Hannibal Lecter reveals very little about his inner life in either expression or mannerism. His psychiatrist, Bedelia Du Maurier (Gillian Anderson), characterizes him in this episode’s session as “wearing a very well-tailored person suit.” It’s up to Hannibal itself to show what’s happening in the psyche of its title character. It does so expertly in “Sorbet,” most notably — and hilariously — with the help of music.
Mid-episode, a lost-in-fugue-state Will misses his therapy appointment with Hannibal. “Lacrimosa” from Mozart’s Requiem plays as Hannibal looks at his closed office door, paces the room, and finally sits at his desk, appointment book open to the entry “Will Graham.” “Lacrimosa,” for those of us not educated in classical ecclesial music, takes its name from the Virgin Mary’s title “Our Lady of Sorrows,” used by Church teachings to connote her time grieving the death of her son Jesus Christ. The mismatch between the cosmic drama of the music and the decidedly down-to-earth nature of Hannibal’s disappointment comes with hysterical results. Hannibal Lecter, monster, longs for a mortal man.
Hannibal doesn’t kill the cruel, only the rude.
It’s more than a bit of an understatement to say that Hannibal isn’t like other men, even if you discount the cannibalism. His sartorial stunts alone qualify him as an unusual character — no one does power clashing quite like Hannibal Lecter. His home is a baroque museum piece (apart from the kitchen, which is more like a showroom). He plays the harpsichord, not the piano, and speaks fluent medieval Italian. Everything Hannibal does or says, simply put, is always exquisite, never ordinary. Anything less than a full acknowledgment of this is a mortal insult. Hannibal doesn’t kill the cruel, only the rude.
In “Sorbet” this repeating subplot takes an unusual form. All but one of Hannibal’s victims in “Sorbet” are faceless bodies on a gurney. Andrew Caldwell, an independent medical examiner, is singled out for a special performance. A flashback sequence shows Caldwell drawing Hannibal’s blood for an insurance physical. In so many words, Caldwell accuses Hannibal of having HIV (“You seem convinced I’m diseased” “I was asking a broader question. A disease is an infection. An infection isn’t always a disease.”) An undignified end for an impertinent suggestion.

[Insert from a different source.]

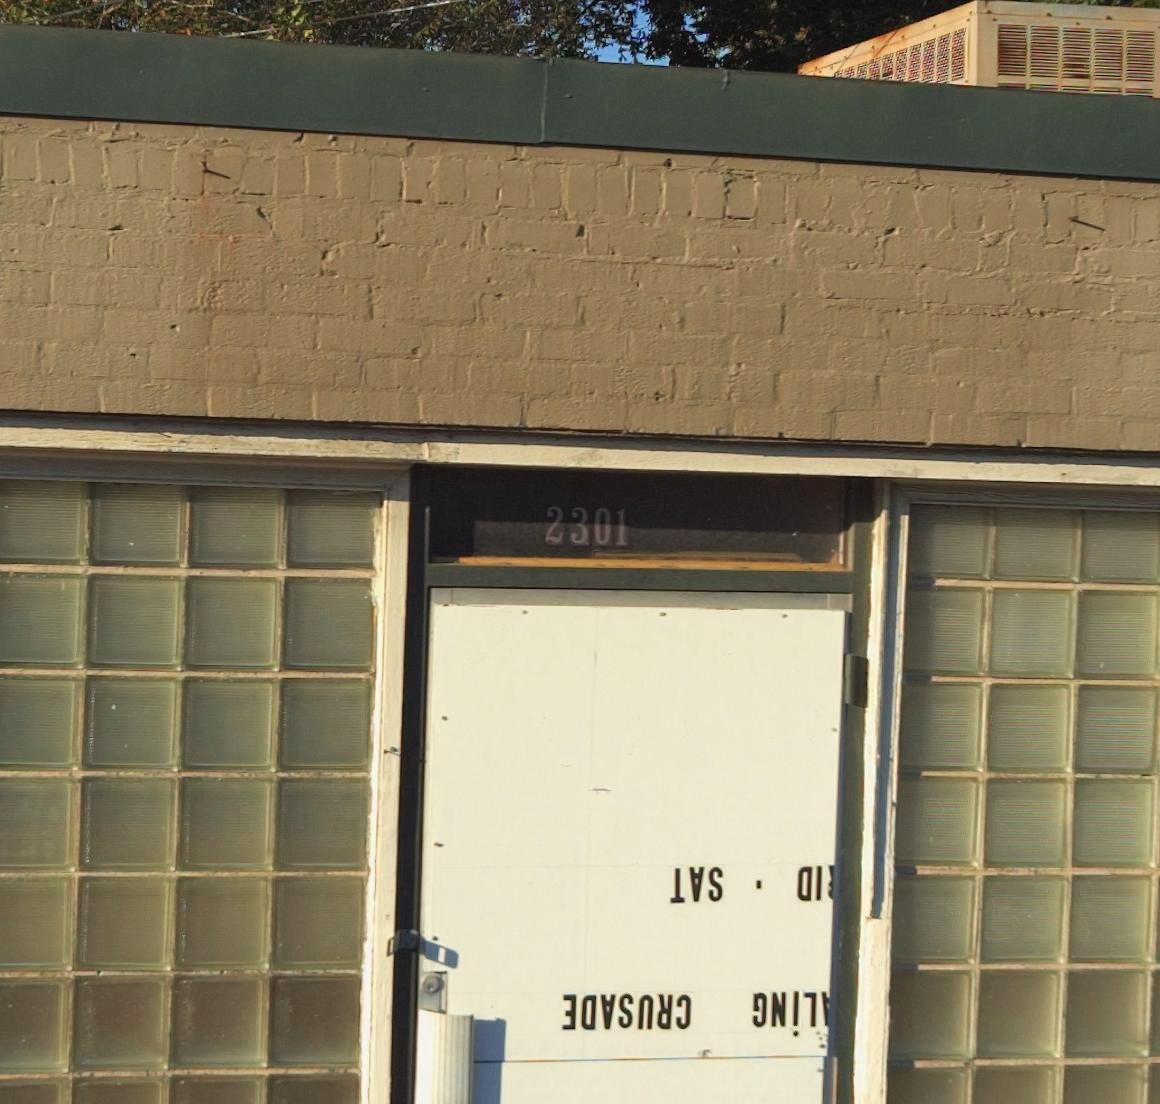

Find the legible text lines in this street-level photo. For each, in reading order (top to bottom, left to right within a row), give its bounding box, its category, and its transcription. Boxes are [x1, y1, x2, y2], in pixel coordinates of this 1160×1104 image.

[542, 503, 631, 548] StreetNumber: 2301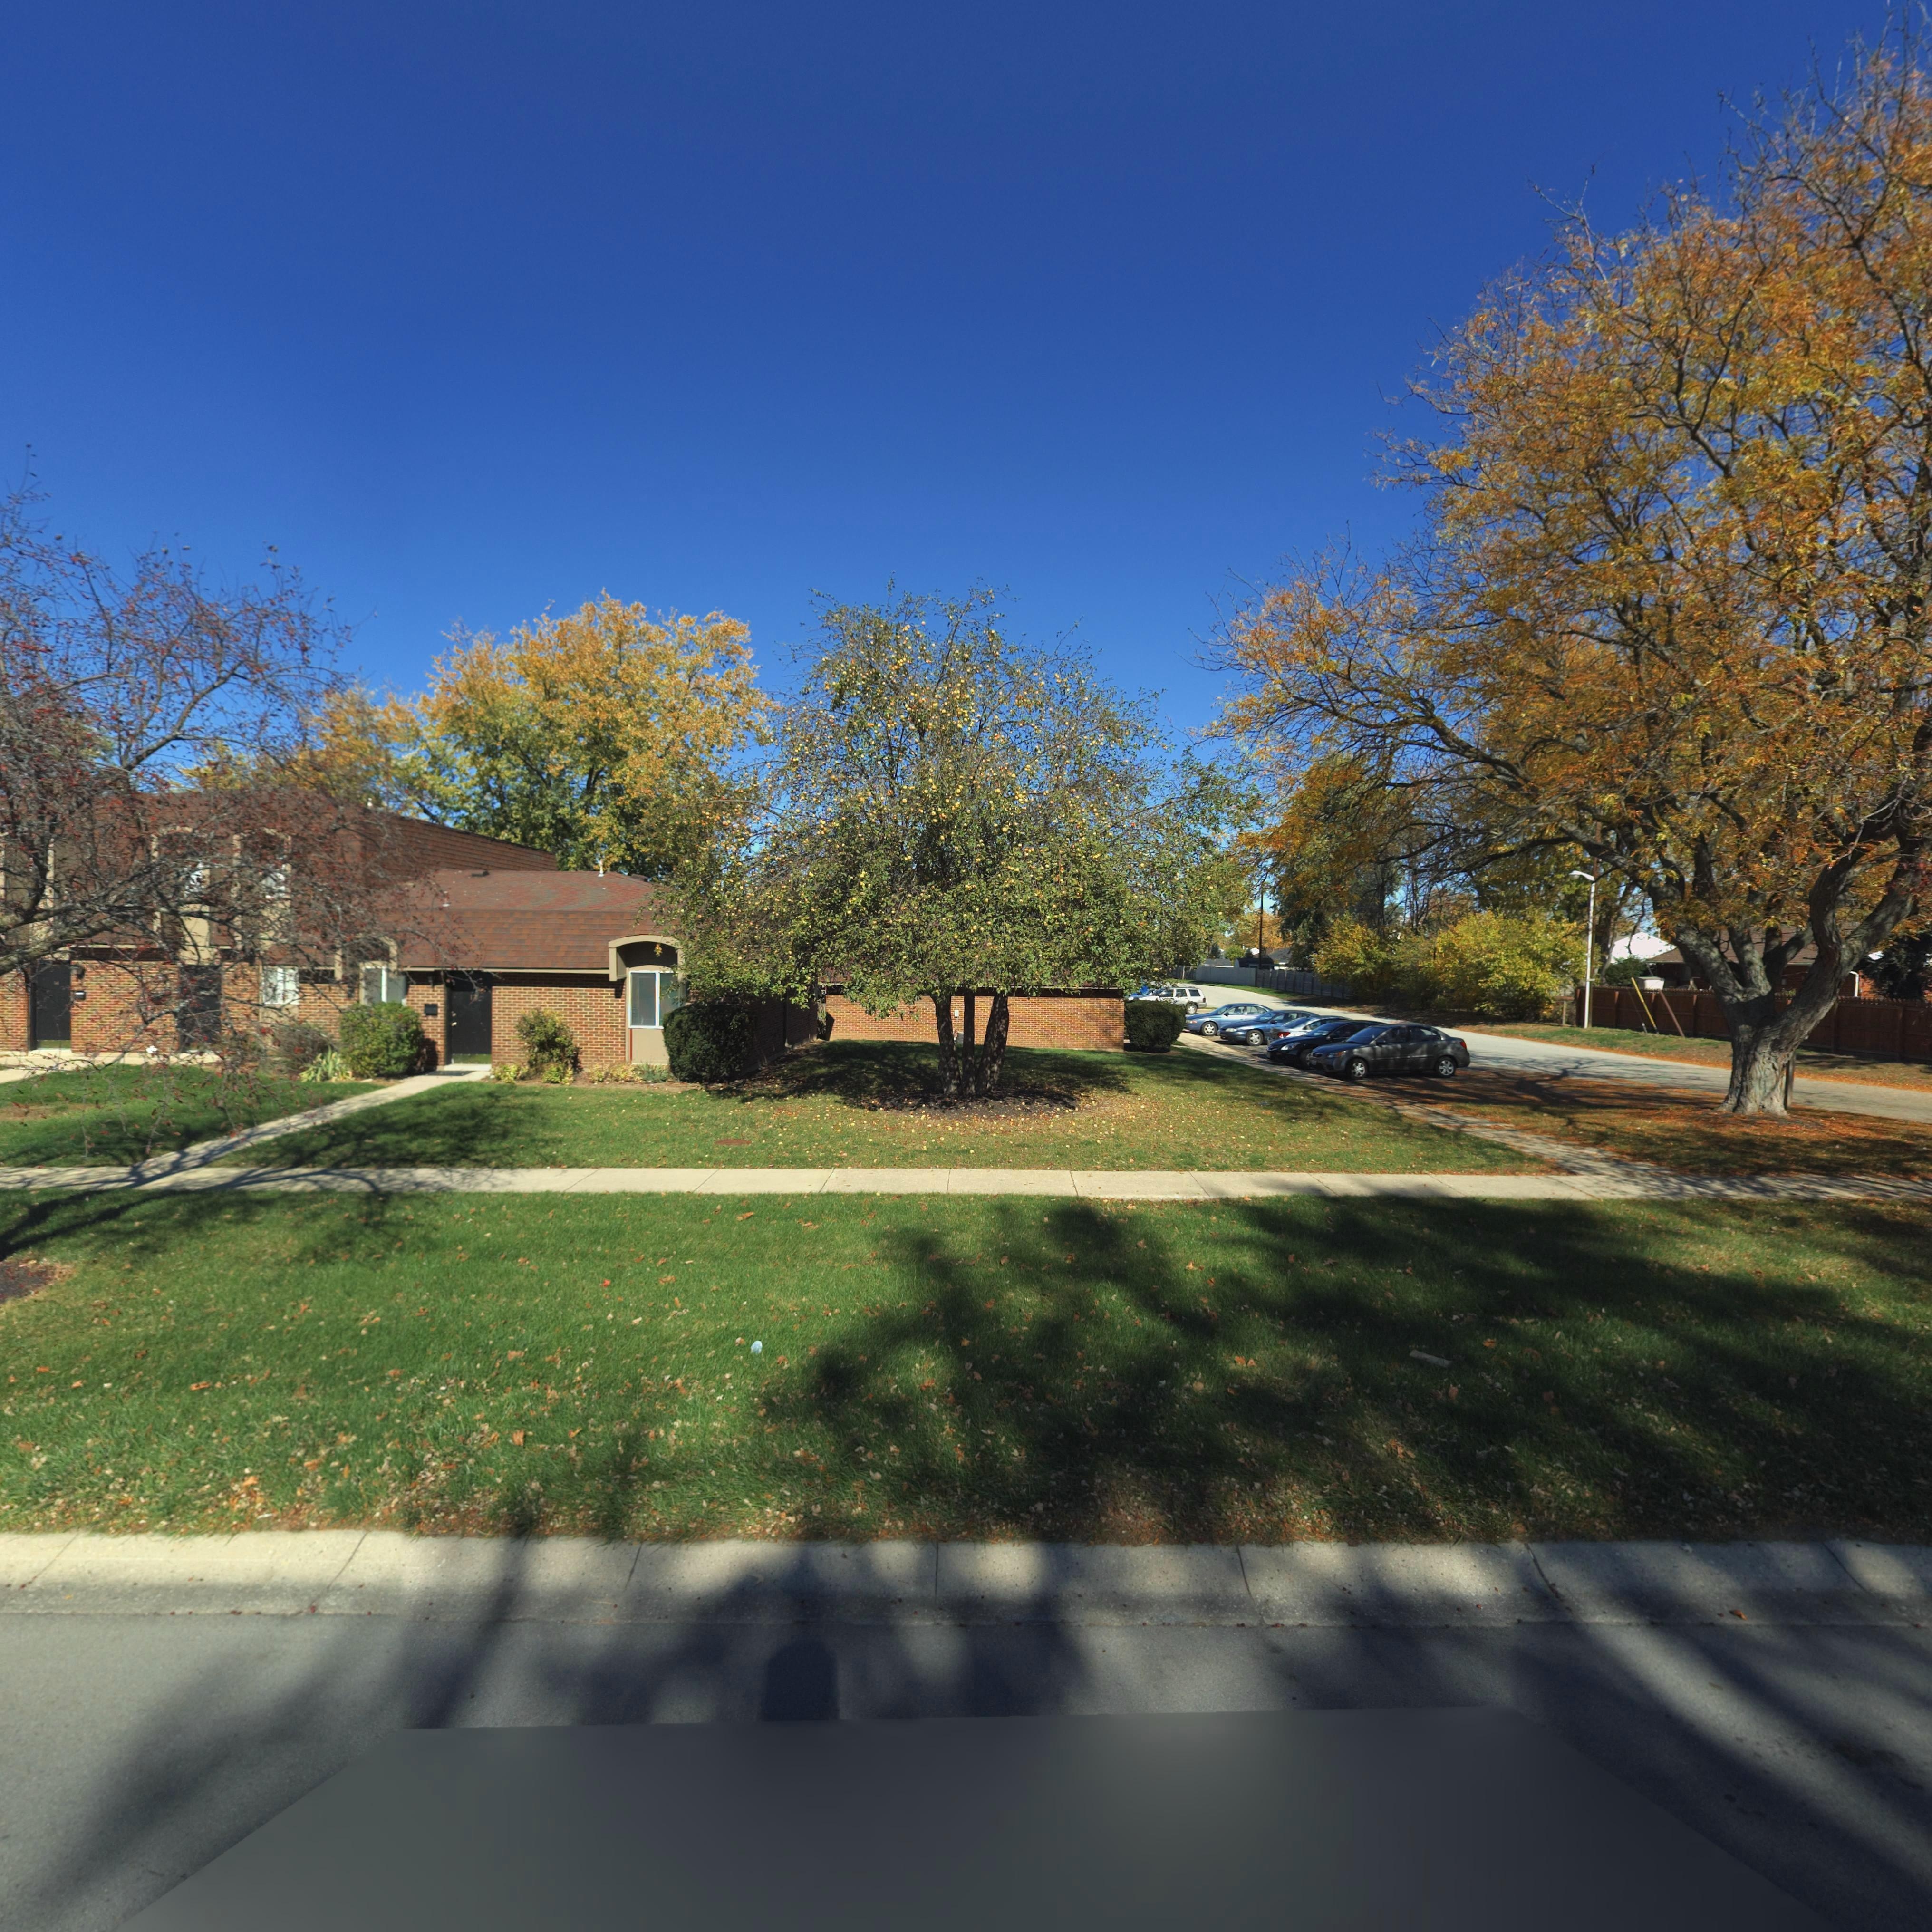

This is not to say that Hannibal himself is opposed to unmaking repression. Hannibal outright asks his patient, the forever grasping Franklyn Froideveux if he desires his (male) friend sexually. Froideveux replies hurriedly no (with the caveat that he was in a fraternity in college and “tried things”) — he only wants to be needed, to be able to save someone from himself. Hannibal carries this prompt to his own session with Du Maurier. He muses on the construction of his public self, the previously mentioned “human suit” by Du Maurier’s reckoning and “human shield” by Hannibal’s own. Is loneliness his only option or is there a possibility of letting some special someone in? Du Maurier refuses to answer the question. She sees a glimpse of him under the disguise and for her, that’s enough. At the end of their session, Du Maurier offers Hannibal a choice of wine — red or white? Hannibal chooses his own, third option: “I think something pink. Don’t you?”